▶ TASK STATEMENT: Extract every line of text from all of the material below, copying each one verbatim, and leave the pictures out of your answer.

'''

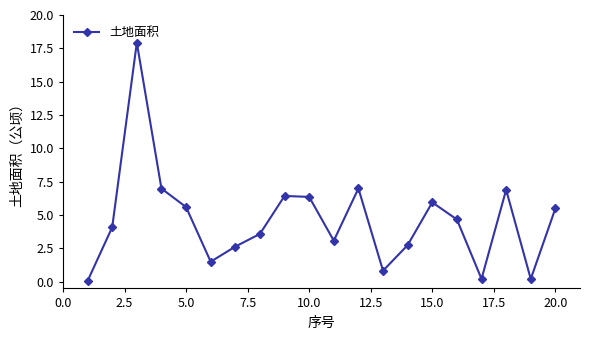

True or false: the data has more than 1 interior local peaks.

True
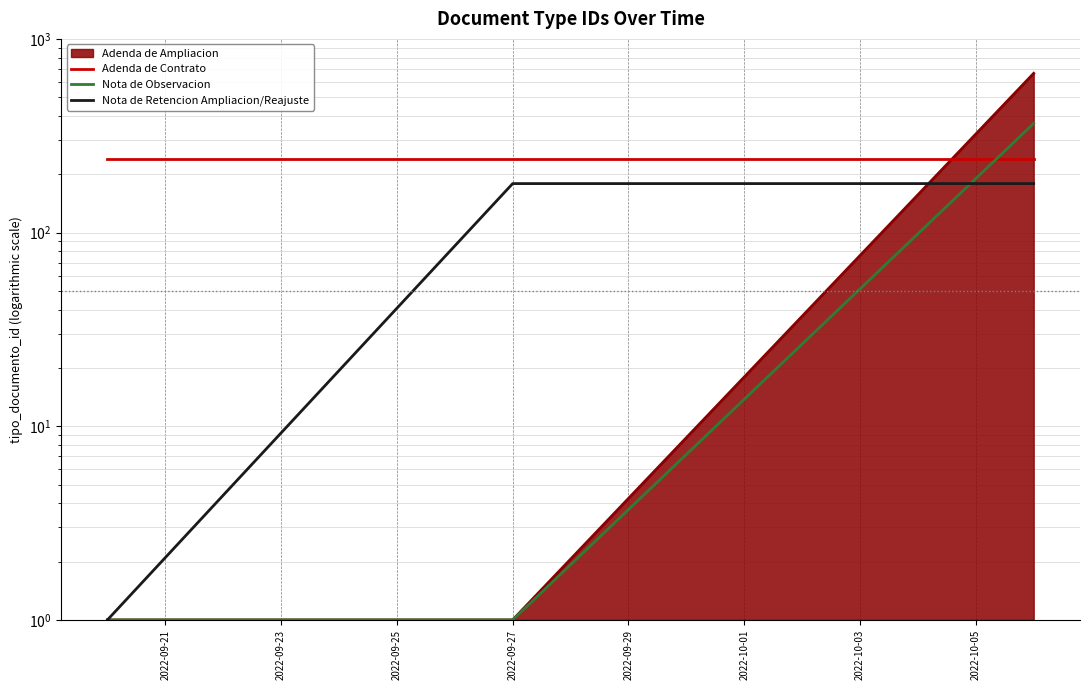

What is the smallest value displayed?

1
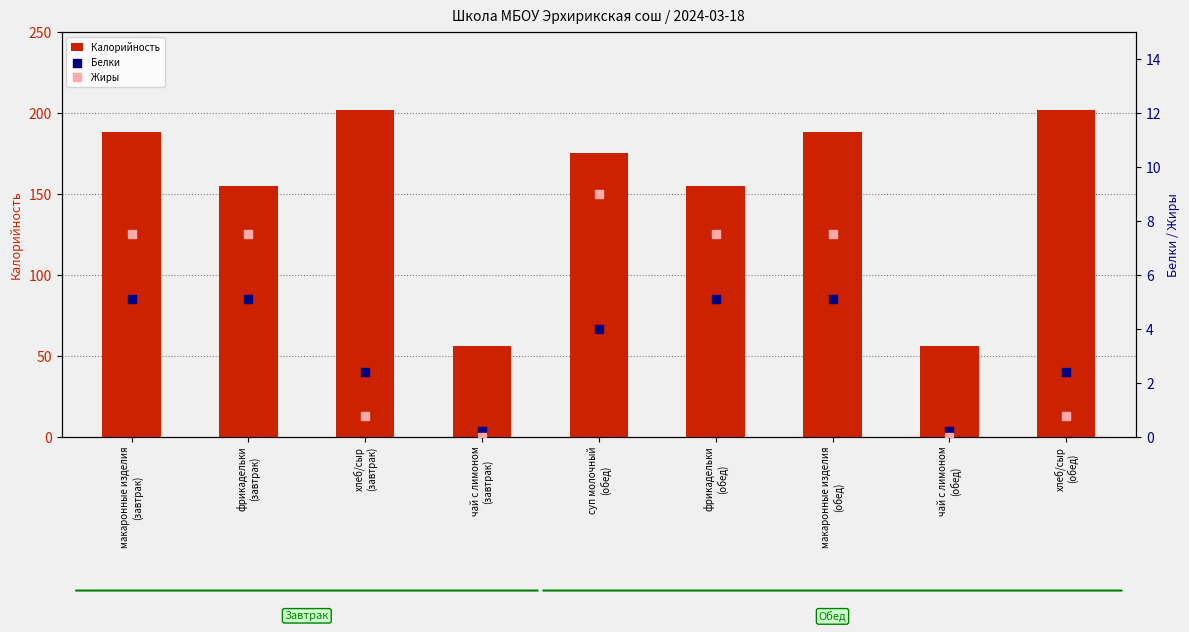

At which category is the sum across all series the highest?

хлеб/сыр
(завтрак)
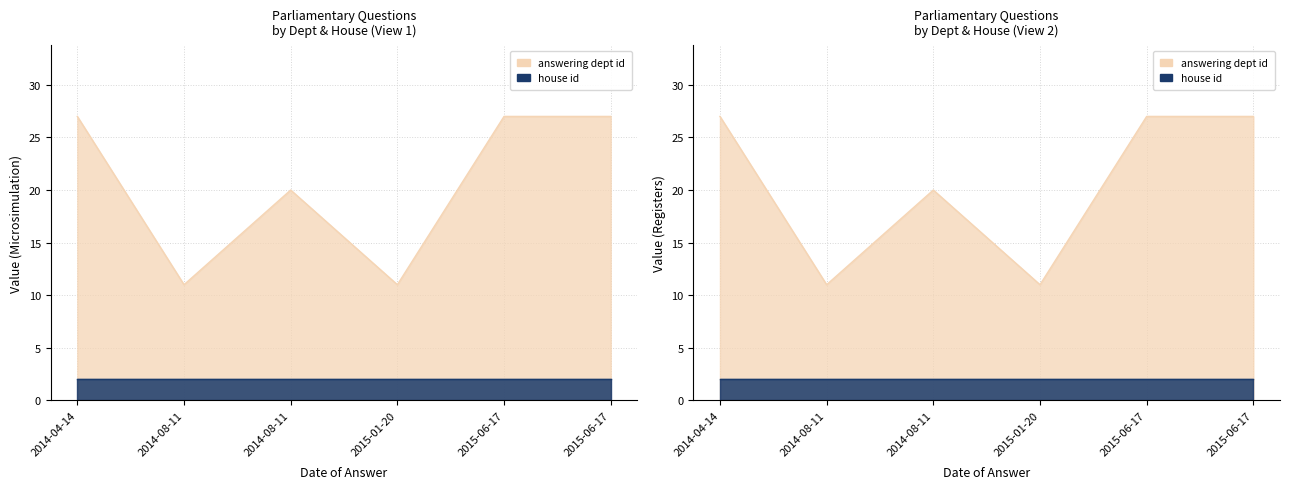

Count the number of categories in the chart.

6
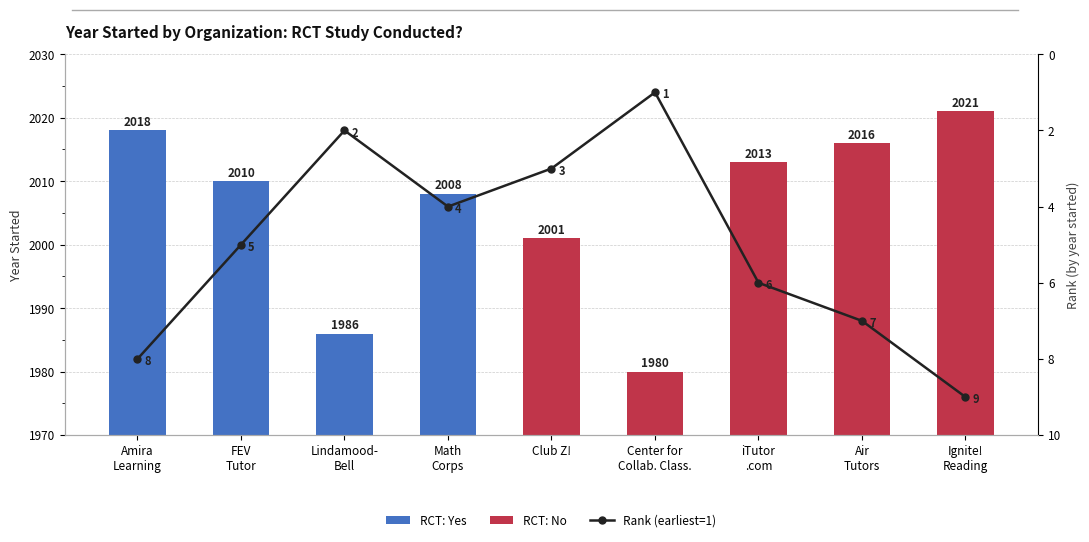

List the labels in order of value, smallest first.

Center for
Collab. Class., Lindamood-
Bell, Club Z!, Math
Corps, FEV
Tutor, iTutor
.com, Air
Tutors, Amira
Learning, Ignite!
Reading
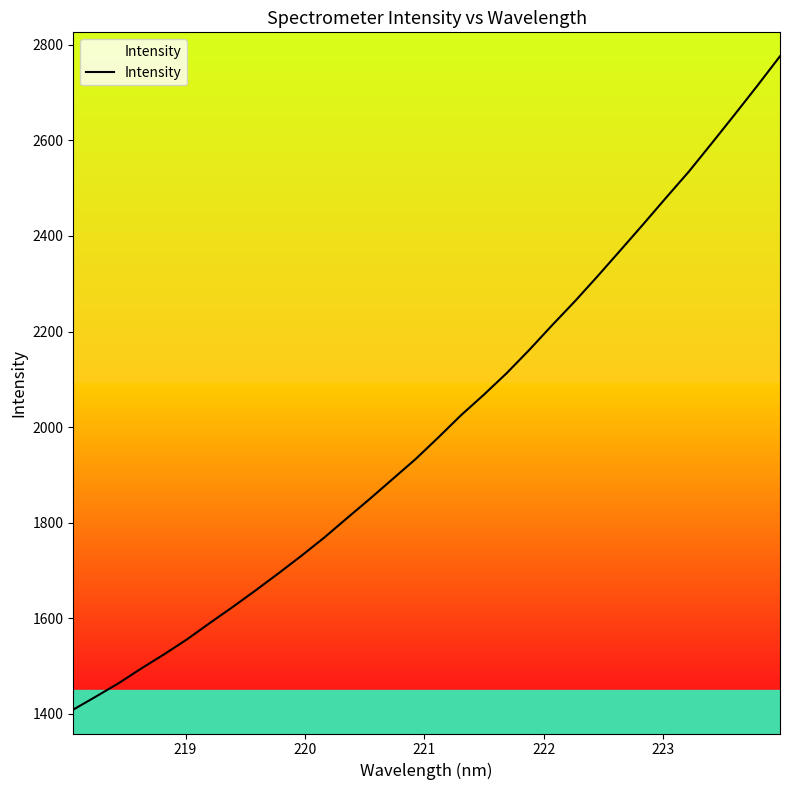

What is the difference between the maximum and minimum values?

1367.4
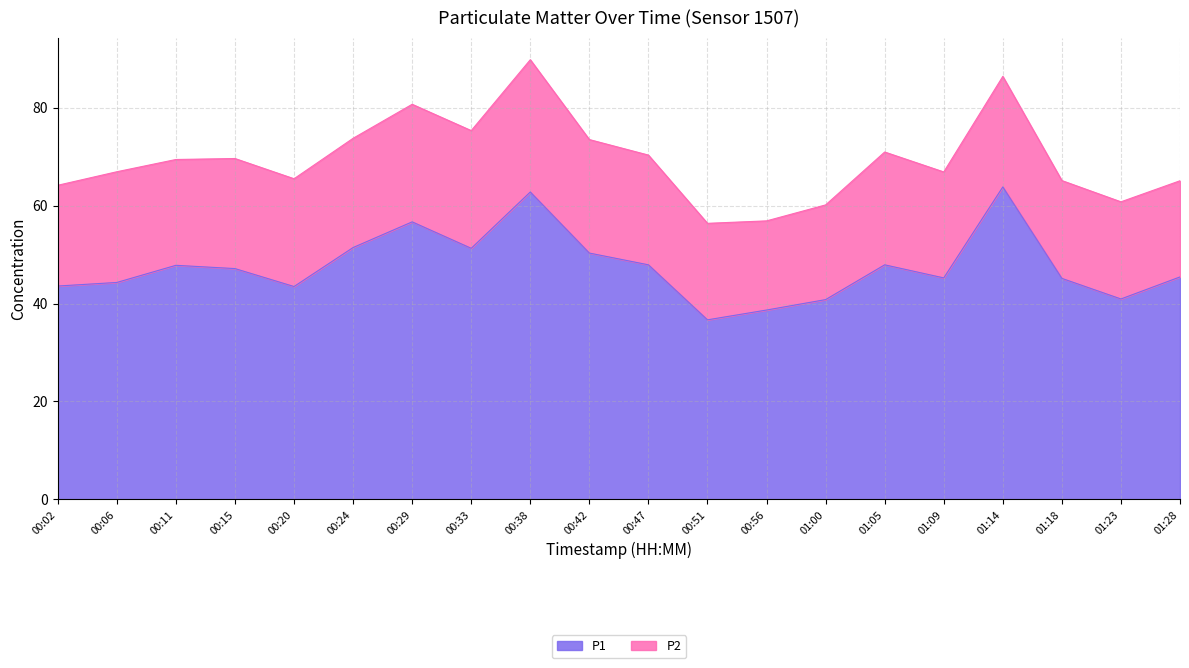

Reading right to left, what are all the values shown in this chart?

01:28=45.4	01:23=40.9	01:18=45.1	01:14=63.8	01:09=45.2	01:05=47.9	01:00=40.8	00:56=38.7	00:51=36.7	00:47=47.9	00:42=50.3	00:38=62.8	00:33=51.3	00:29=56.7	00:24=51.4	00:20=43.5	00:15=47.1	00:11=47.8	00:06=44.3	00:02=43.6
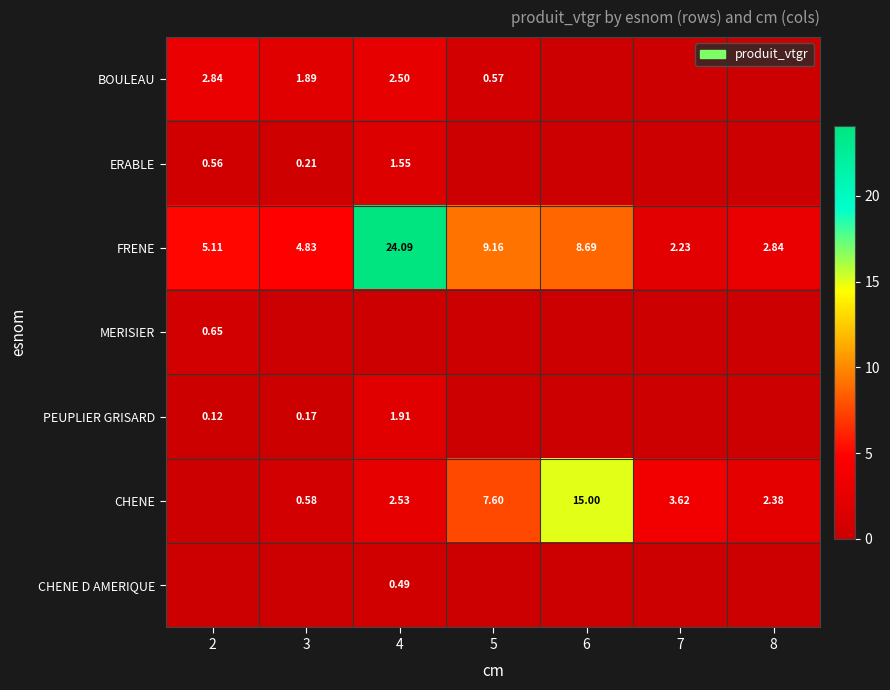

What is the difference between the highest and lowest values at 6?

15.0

'''

▶ PROBLEM SOLUTION:
True or false: the data has more than 1 interior local peaks.

True

What is the smallest value displayed?

1

At which category is the sum across all series the highest?

хлеб/сыр
(завтрак)

Count the number of categories in the chart.

6

List the labels in order of value, smallest first.

Center for
Collab. Class., Lindamood-
Bell, Club Z!, Math
Corps, FEV
Tutor, iTutor
.com, Air
Tutors, Amira
Learning, Ignite!
Reading

What is the difference between the maximum and minimum values?

1367.4

Reading right to left, what are all the values shown in this chart?

01:28=45.4	01:23=40.9	01:18=45.1	01:14=63.8	01:09=45.2	01:05=47.9	01:00=40.8	00:56=38.7	00:51=36.7	00:47=47.9	00:42=50.3	00:38=62.8	00:33=51.3	00:29=56.7	00:24=51.4	00:20=43.5	00:15=47.1	00:11=47.8	00:06=44.3	00:02=43.6

What is the difference between the highest and lowest values at 6?

15.0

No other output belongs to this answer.